- Given exercise:
Show every line below that contains the word "family", copying each such line in full. Case counts.

..............................

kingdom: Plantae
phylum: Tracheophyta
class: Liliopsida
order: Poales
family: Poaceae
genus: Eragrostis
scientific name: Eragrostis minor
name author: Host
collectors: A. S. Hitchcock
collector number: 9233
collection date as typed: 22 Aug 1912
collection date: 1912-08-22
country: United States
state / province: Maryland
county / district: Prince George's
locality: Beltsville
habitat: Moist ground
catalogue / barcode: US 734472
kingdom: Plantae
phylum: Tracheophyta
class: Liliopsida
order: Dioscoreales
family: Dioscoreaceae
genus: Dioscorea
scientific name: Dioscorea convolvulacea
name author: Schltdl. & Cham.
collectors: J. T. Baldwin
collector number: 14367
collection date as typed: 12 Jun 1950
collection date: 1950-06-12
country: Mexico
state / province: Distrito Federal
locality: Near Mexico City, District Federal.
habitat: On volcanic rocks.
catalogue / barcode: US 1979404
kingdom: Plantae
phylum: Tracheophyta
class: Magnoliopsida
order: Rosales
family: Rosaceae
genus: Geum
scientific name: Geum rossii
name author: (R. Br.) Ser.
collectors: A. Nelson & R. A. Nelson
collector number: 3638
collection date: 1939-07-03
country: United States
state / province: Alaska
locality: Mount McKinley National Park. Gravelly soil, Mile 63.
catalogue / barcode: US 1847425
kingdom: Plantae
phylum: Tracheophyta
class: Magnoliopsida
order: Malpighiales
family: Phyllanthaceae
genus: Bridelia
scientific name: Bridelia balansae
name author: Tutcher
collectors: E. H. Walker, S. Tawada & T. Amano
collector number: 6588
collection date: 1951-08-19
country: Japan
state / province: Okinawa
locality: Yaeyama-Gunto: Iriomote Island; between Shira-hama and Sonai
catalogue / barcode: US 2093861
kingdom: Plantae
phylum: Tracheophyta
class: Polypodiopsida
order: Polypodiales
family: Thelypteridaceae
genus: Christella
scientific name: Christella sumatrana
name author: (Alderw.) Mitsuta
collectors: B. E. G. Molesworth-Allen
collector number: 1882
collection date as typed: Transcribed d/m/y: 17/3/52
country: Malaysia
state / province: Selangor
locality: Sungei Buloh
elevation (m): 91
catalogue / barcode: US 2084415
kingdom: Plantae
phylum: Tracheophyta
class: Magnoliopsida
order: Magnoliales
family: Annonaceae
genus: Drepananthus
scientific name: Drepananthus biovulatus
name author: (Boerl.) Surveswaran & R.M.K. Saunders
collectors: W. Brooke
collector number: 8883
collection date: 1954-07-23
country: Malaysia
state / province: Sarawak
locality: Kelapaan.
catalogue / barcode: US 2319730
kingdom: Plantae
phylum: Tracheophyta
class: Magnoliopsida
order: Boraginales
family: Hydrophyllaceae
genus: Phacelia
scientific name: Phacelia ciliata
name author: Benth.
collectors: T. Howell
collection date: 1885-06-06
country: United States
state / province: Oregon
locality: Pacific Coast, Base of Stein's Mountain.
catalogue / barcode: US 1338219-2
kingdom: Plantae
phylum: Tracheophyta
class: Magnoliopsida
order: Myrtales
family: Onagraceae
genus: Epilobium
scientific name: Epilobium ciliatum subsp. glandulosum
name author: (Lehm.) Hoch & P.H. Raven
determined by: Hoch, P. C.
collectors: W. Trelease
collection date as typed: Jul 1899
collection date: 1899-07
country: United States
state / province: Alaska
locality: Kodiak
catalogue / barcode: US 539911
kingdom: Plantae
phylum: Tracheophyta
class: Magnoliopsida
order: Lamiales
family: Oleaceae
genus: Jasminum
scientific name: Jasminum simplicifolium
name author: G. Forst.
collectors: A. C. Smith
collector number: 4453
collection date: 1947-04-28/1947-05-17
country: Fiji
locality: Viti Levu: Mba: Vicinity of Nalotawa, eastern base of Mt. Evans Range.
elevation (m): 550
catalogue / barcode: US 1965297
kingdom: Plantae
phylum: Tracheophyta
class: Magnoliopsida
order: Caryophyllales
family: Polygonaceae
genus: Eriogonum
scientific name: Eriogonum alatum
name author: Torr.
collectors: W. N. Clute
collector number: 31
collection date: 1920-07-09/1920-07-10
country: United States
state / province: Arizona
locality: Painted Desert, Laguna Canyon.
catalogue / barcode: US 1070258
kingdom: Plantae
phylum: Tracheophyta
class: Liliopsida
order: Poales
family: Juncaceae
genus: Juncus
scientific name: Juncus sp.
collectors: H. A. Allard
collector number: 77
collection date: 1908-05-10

..............................

- In response:
family: Poaceae
family: Dioscoreaceae
family: Rosaceae
family: Phyllanthaceae
family: Thelypteridaceae
family: Annonaceae
family: Hydrophyllaceae
family: Onagraceae
family: Oleaceae
family: Polygonaceae
family: Juncaceae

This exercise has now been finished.